Buy-to-let mortgage lenders sign up to new good practice statement

Buy-to-let lenders who are members of the Council of Mortgage Lenders have adopted a new statement of practice ahead of a change in regulation imposed by the EU.

The statement reflects existing good practice and aims to ensure that there is a clear explanation of the obligations of buy-to-let borrowers on their mortgages.

The statement is endorsed among others by ARLA.

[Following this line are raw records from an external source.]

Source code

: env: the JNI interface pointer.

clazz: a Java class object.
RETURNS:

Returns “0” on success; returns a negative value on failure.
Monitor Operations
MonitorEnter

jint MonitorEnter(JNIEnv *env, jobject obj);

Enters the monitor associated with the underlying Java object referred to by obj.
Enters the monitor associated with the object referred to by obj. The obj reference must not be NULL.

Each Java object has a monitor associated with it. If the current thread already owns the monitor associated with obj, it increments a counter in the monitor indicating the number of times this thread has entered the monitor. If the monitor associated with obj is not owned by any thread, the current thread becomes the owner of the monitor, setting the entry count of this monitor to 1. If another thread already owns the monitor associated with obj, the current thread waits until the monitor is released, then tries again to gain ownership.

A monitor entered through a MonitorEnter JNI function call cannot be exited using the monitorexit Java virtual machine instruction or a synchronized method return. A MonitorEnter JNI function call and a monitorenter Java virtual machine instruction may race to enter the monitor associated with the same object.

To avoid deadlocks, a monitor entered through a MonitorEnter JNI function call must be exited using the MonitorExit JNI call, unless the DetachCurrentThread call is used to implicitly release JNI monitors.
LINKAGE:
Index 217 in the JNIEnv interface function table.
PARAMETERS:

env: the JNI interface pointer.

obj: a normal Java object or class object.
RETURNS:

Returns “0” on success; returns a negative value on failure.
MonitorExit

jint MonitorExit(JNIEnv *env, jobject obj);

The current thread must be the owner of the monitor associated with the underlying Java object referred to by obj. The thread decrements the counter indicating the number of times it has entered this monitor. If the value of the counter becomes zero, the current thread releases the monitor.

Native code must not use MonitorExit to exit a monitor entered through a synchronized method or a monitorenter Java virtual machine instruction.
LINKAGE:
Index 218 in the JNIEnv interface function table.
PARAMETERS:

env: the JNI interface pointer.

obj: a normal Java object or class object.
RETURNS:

A total of 31 lenders representing an estimated 90% of the buy-to-let market have already adopted the statement of practice.

The statement covers:

  • Lending principles
  • Information given to customers
  • Customer responsibilities
  • Lender responsibilities on affordability
  • Handling financial difficulty
  • Fraud prevention; and
  • Complaint handling.

Next year, when the “consumer” buy-to-let lending comes under the Financial Conduct Authority’s regulatory remit to comply with the Mortgage Credit Directive, buy-to-let lending will fall into one of three types:

  • Mortgages regulated by the FCA in the same way as residential mortgages. These are when the property is either partly occupied by the borrower or let to an immediate family member.
  • Mortgages regulated by the FCA under the EU’s Mortgage Credit Directive Order 2015. These are “consumer” buy-to-let mortgages – generally speaking, where the borrower is an accidental landlord who did not deliberately get into buy-to-let, but who rented out a property they had been left in a Will or could not sell their previous home.
  • Mortgages not regulated by the FCA. These are mortgages which are predominantly for a business purpose – ie, there has been a deliberate decision to go into buy-to-let in order to make money.